18 February 2012

京都地判平成23・4・14(学校法人学院長の退職金)

退職所得か給与所得か。

専修学校の学院長および校長を退職し,3億2000万円の退職金支給決議。その後,経営移譲とともに,再定義後の学院長職務とセンター長の職務のみを行うようになった。京都地裁は,勤務関係の性質,内容,労働条件等に重大な変動があったと述べ,退職と同視しうる特別の事実関係があったなどとして,所得税法30条1項「これらの性質を有する給与」にあたる(=退職所得にあたる)と判断した。

最近の先例として,大阪地判平成20・2・29判例タイムズ1268・164(学校法人太陽学園事件)も,退職所得にあたるとしている。学校法人の理事長および同法人の設置する高校・中学の校長の職にあった人が,校長をやめて同法人の設置する大学の学長になり,4802万円余の退職金の支払を受けた。

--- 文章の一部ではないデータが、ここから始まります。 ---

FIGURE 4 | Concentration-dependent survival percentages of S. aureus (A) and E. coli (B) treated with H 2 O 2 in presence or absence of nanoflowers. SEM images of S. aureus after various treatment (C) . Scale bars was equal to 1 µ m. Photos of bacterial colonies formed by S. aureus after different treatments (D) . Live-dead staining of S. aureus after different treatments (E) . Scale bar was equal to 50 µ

大阪地裁は,勤務関係の性質,内容,処遇等に重大な変動があったと認定した(確定)。

なお, 執行役員(使用人)をやめて執行役になった場合について,大阪地判平成20・2・29判例タイムズ1267号196頁(シャディ株式会社事件)は,いわゆる打切り支給(所得税基本通達30-2の柱書にいう条件)ではない場合について,退職所得にあたるとした例。